Until then, I’d only used it to hem my new husband’s Levi 501s and stitch a bridesmaid dress the color of spring lilacs for a college roommate’s wedding–skills that built on my childhood 4-H training where I’d learned to make a red gingham apron trimmed with pom-poms. I used the Christmas bonus from my first job out of college to upgrade to a more advanced sewing machine—a heavy German-made Pfaff that allowed me to add buttonholes to my sewing repertoire.
As a young mother, I not only learned to quilt, but I picked up one sewing task from my mother—making Halloween costumes (a pink-and-white majorette uniform with a particularly twirly skirt had been a childhood favorite). Trips to the fabric store every October with my own children to pick out patterns and fabric were a highly anticipated tradition. Perhaps some costuming skills were passed down from my great-great-grandmother Miranda who once sewed costumes for famous Gilded Age actress Maude Adams. Miranda is the inspiration for one of my protagonists—along with Miss Adams—in my second novel To See the Love-Light.
KNITTING
The oldest knitted artifacts in history are a pair of 11th century Egyptian socks. Scholars think knitting began in the Middle East, then spread to Europe by Mediterranean trade routes and later to the Americas with European colonization. Because it doesn’t require a loom or other large equipment, knitting was readily practiced by nomadic and non-agrarian people.
My mother was a modern farmwife who didn’t need to know how to knit—the Sears catalog provided her family’s knitwear. So, I learned knitting from a taciturn Swiss immigrant who taught the young girls at church how to wield clickety-clack metal needles that produced irregular stitches we regularly dropped. It wasn’t until a chain-smoking phone operator who worked next door to me at another early job taught me how to knit all over again that I produced anything worth wearing or gifting.
I suspect the love of knitting also jumped a few generations. My great-great-grandmother Elisabeth (the inspiration for Ana in my first novel, The Casket Maker’s Other Wife) was herself a Swiss immigrant and a prolific knitter. A brief life history mentions that she could knit faster than anyone her unnamed descendent biographer ever knew. With twelve children to care for, she probably had to knit fast to keep them all in socks and sweaters! A small woman, she spun yarn on a large walking wheel that dwarfed her as she operated it outside her log cabin. (I have yet to take up spinning, but those genes are probably lurking somewhere in my much taller frame.) Her grandson married my Grandma Katie–who was an accomplished tatter and embroiderer.

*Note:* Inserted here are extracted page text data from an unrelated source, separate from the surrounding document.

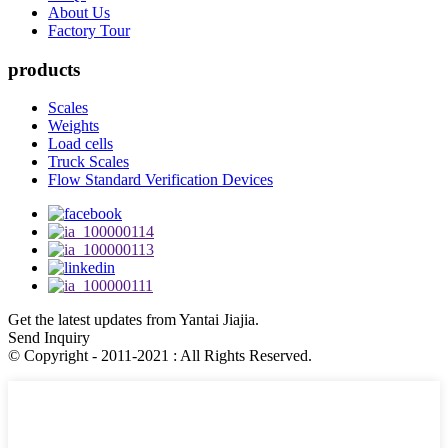
About Us
Factory Tour
products
Scales
Weights
Load cells
Truck Scales
Flow Standard Verification Devices
Get the latest updates from Yantai Jiajia.
Send Inquiry
© Copyright - 2011-2021 : All Rights Reserved.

Now I use my Pfaff sewing machine only for the occasional baby quilt or grandchild’s doll dress. But my propensity for knitting grows. I love the rhythm of the work, the portability necessary for a 21st century non-agrarian nomad. Grandma Elisabeth knit as she rode in a wagon. You’ll find me knitting in the car, on a plane, in the back of lecture room and in front of any Zoom screen—I concentrate better if I have a knitting project in hand. I also love the appearance of industry that justifies my creative practice.
SOME THINGS NEVER CHANGE
And though I can order any color of thread (or yarn, a bone needle, even a tall spinning wheel) and have it delivered to my door the same day without sending anyone to town, I share the same satisfaction in needlework as did my foremothers.The rhythm of working with my hands soothes; the materials inspire; and the sense of creating something altogether new by stitching, knitting, or weaving disparate things together is a bit of magic gifted to every needleworker.
Do you practice any type of needlework? Did your female ancestors? If so, what did they create and did they leave any artifacts behind?